■ **Task description**: Return each entry below exactly. Skip the images.

......

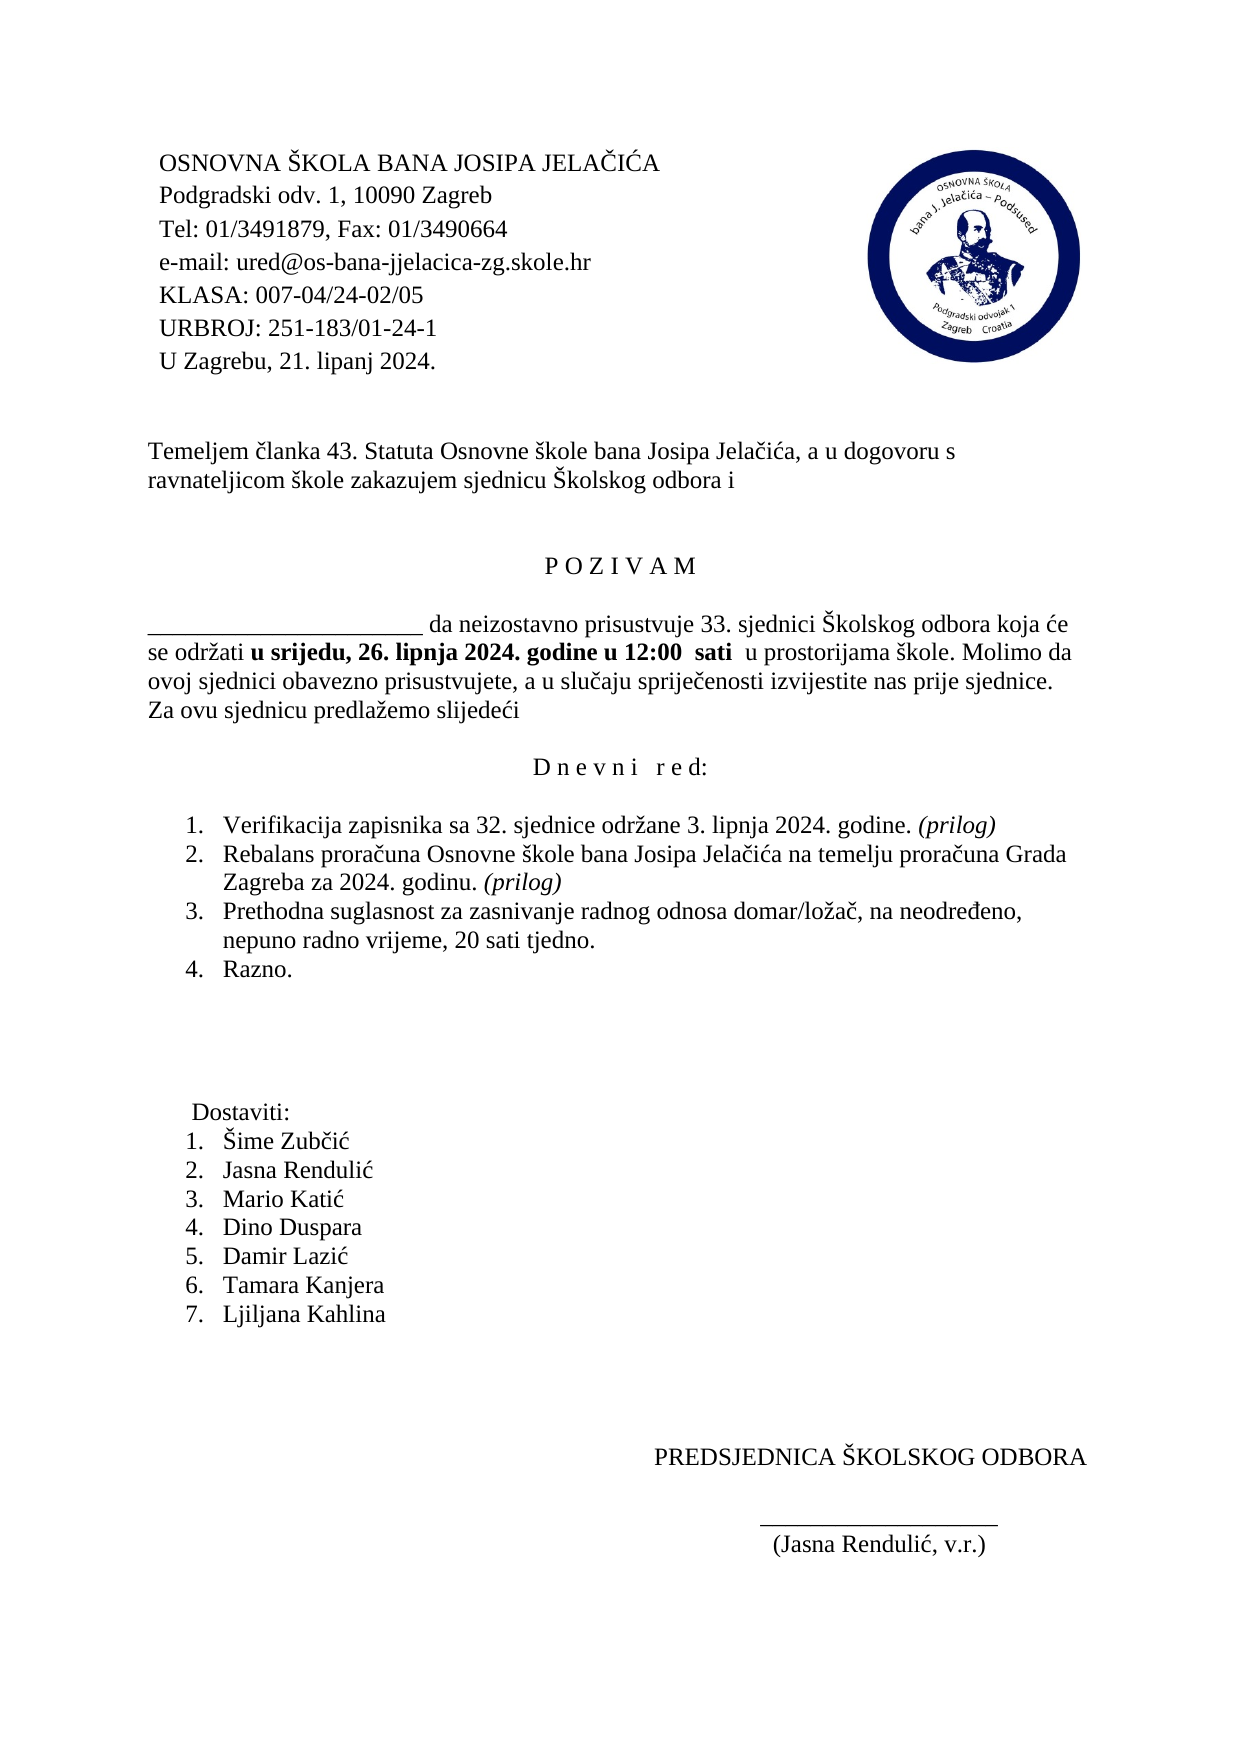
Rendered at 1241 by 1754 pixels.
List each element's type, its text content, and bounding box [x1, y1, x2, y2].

list Jasna Rendulić [185, 1155, 1093, 1184]
list Rebalans proračuna Osnovne škole bana Josipa Jelačića na temelju proračuna Grada Zagreba za 2024. godinu. (prilog) [185, 839, 1093, 896]
picture [865, 147, 1082, 364]
list Razno. [185, 954, 1093, 982]
text (Jasna Rendulić, v.r.) [185, 1529, 1093, 1557]
list Dino Duspara [185, 1212, 1093, 1241]
list Verifikacija zapisnika sa 32. sjednice održane 3. lipnja 2024. godine. (prilog) [185, 810, 1093, 839]
table_header OSNOVNA ŠKOLA BANA JOSIPA JELAČIĆA Podgradski odv. 1, 10090 Zagreb Tel: 01/3491879, Fax: 01/3490664 e-mail: ured@os-bana-jjelacica-zg.skole.hr KLASA: 007-04/24-02/05 URBROJ: 251-183/01-24-1 U Zagrebu, 21. lipanj 2024. [148, 148, 845, 379]
list Ljiljana Kahlina [185, 1299, 1093, 1327]
text Dostaviti: [148, 1097, 1093, 1126]
text Temeljem članka 43. Statuta Osnovne škole bana Josipa Jelačića, a u dogovoru s ravnateljicom škole zakazujem sjednicu Školskog odbora i [148, 436, 1093, 494]
text ___________________ [185, 1500, 1093, 1529]
list Damir Lazić [185, 1241, 1093, 1270]
table_header [845, 148, 1093, 379]
list Mario Katić [185, 1184, 1093, 1212]
text PREDSJEDNICA ŠKOLSKOG ODBORA [185, 1442, 1093, 1471]
text P O Z I V A M [148, 551, 1093, 580]
text D n e v n i r e d: [148, 752, 1093, 781]
list Prethodna suglasnost za zasnivanje radnog odnosa domar/ložač, na neodređeno, nepuno radno vrijeme, 20 sati tjedno. [185, 896, 1093, 954]
list Šime Zubčić [185, 1126, 1093, 1155]
text ______________________ da neizostavno prisustvuje 33. sjednici Školskog odbora koja će se održati u srijedu, 26. lipnja 2024. godine u 12:00 sati u prostorijama škole. Molimo da ovoj sjednici obavezno prisustvujete, a u slučaju spriječenosti izvijestite nas prije sjednice. Za ovu sjednicu predlažemo slijedeći [148, 609, 1093, 724]
list Tamara Kanjera [185, 1270, 1093, 1299]
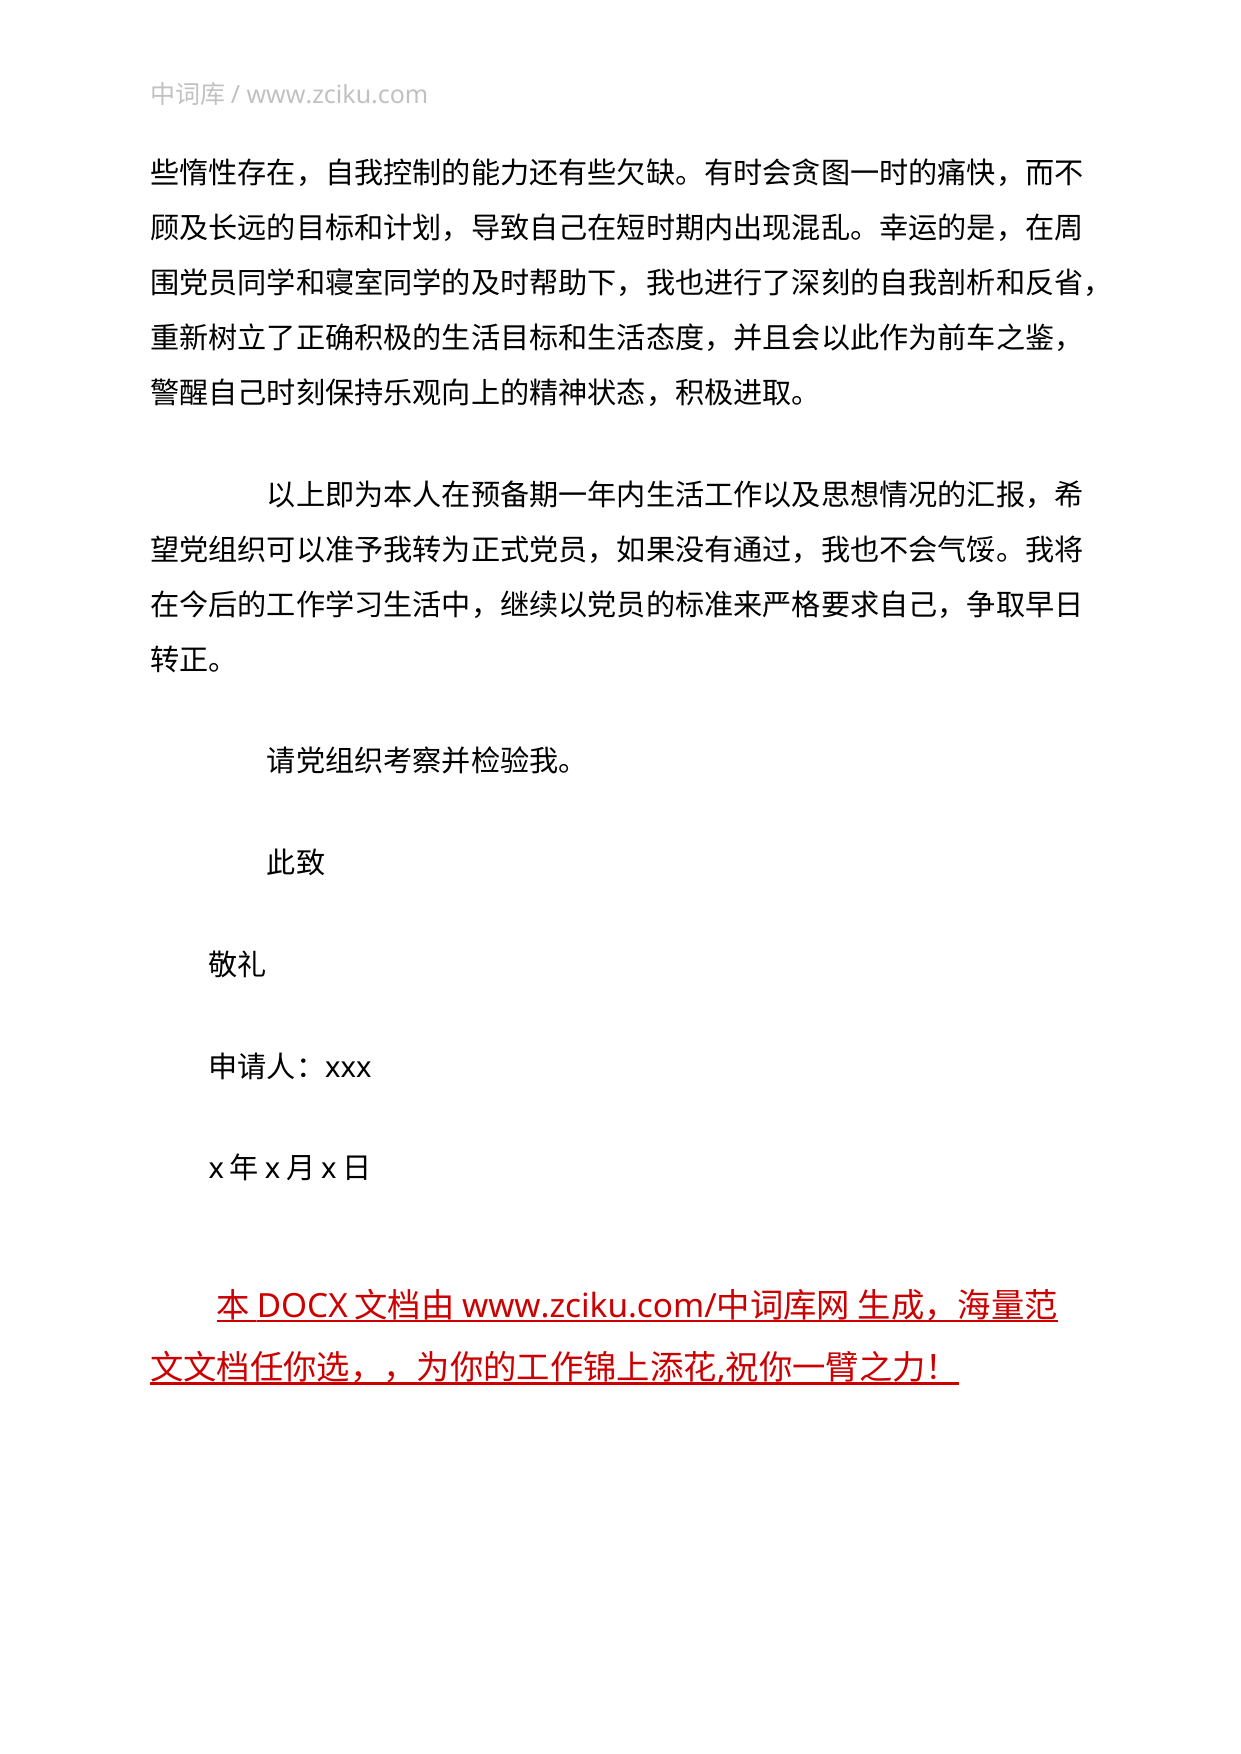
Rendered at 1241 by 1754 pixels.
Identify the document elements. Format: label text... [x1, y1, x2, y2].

text 以上即为本人在预备期一年内生活工作以及思想情况的汇报，希望党组织可以准予我转为正式党员，如果没有通过，我也不会气馁。我将在今后的工作学习生活中，继续以党员的标准来严格要求自己，争取早日转正。 [150, 471, 1090, 678]
text 敬礼 [150, 941, 1090, 984]
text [150, 150, 1090, 412]
text 请党组织考察并检验我。 [150, 738, 1090, 780]
text x年x月x日 [150, 1145, 1090, 1187]
text 申请人：xxx [150, 1043, 1090, 1086]
text 本DOCX文档由 www.zciku.com/中词库网 生成，海量范文文档任你选，，为你的工作锦上添花,祝你一臂之力！ [150, 1278, 1090, 1389]
text 此致 [150, 839, 1090, 882]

......

■ **Solution for this problem**:
Rendered at 1241 by 1754 pixels.
List each element's type, its text content, and bounding box [x1, y1, x2, y2].

list Jasna Rendulić [185, 1155, 1093, 1184]
list Rebalans proračuna Osnovne škole bana Josipa Jelačića na temelju proračuna Grada Zagreba za 2024. godinu. (prilog) [185, 839, 1093, 896]
picture [865, 147, 1082, 364]
list Razno. [185, 954, 1093, 982]
text (Jasna Rendulić, v.r.) [185, 1529, 1093, 1557]
list Dino Duspara [185, 1212, 1093, 1241]
list Verifikacija zapisnika sa 32. sjednice održane 3. lipnja 2024. godine. (prilog) [185, 810, 1093, 839]
table_header OSNOVNA ŠKOLA BANA JOSIPA JELAČIĆA Podgradski odv. 1, 10090 Zagreb Tel: 01/3491879, Fax: 01/3490664 e-mail: ured@os-bana-jjelacica-zg.skole.hr KLASA: 007-04/24-02/05 URBROJ: 251-183/01-24-1 U Zagrebu, 21. lipanj 2024. [148, 148, 845, 379]
list Ljiljana Kahlina [185, 1299, 1093, 1327]
text Dostaviti: [148, 1097, 1093, 1126]
text Temeljem članka 43. Statuta Osnovne škole bana Josipa Jelačića, a u dogovoru s ravnateljicom škole zakazujem sjednicu Školskog odbora i [148, 436, 1093, 494]
text ___________________ [185, 1500, 1093, 1529]
list Damir Lazić [185, 1241, 1093, 1270]
table_header [845, 148, 1093, 379]
list Mario Katić [185, 1184, 1093, 1212]
text PREDSJEDNICA ŠKOLSKOG ODBORA [185, 1442, 1093, 1471]
text P O Z I V A M [148, 551, 1093, 580]
text D n e v n i r e d: [148, 752, 1093, 781]
list Prethodna suglasnost za zasnivanje radnog odnosa domar/ložač, na neodređeno, nepuno radno vrijeme, 20 sati tjedno. [185, 896, 1093, 954]
list Šime Zubčić [185, 1126, 1093, 1155]
text ______________________ da neizostavno prisustvuje 33. sjednici Školskog odbora koja će se održati u srijedu, 26. lipnja 2024. godine u 12:00 sati u prostorijama škole. Molimo da ovoj sjednici obavezno prisustvujete, a u slučaju spriječenosti izvijestite nas prije sjednice. Za ovu sjednicu predlažemo slijedeći [148, 609, 1093, 724]
list Tamara Kanjera [185, 1270, 1093, 1299]
Rendered at 1241 by 1754 pixels.
Identify the document elements. Format: label text... [x1, y1, x2, y2].

text 以上即为本人在预备期一年内生活工作以及思想情况的汇报，希望党组织可以准予我转为正式党员，如果没有通过，我也不会气馁。我将在今后的工作学习生活中，继续以党员的标准来严格要求自己，争取早日转正。 [150, 471, 1090, 678]
text 敬礼 [150, 941, 1090, 984]
text [150, 150, 1090, 412]
text 请党组织考察并检验我。 [150, 738, 1090, 780]
text x年x月x日 [150, 1145, 1090, 1187]
text 申请人：xxx [150, 1043, 1090, 1086]
text 本DOCX文档由 www.zciku.com/中词库网 生成，海量范文文档任你选，，为你的工作锦上添花,祝你一臂之力！ [150, 1278, 1090, 1389]
text 此致 [150, 839, 1090, 882]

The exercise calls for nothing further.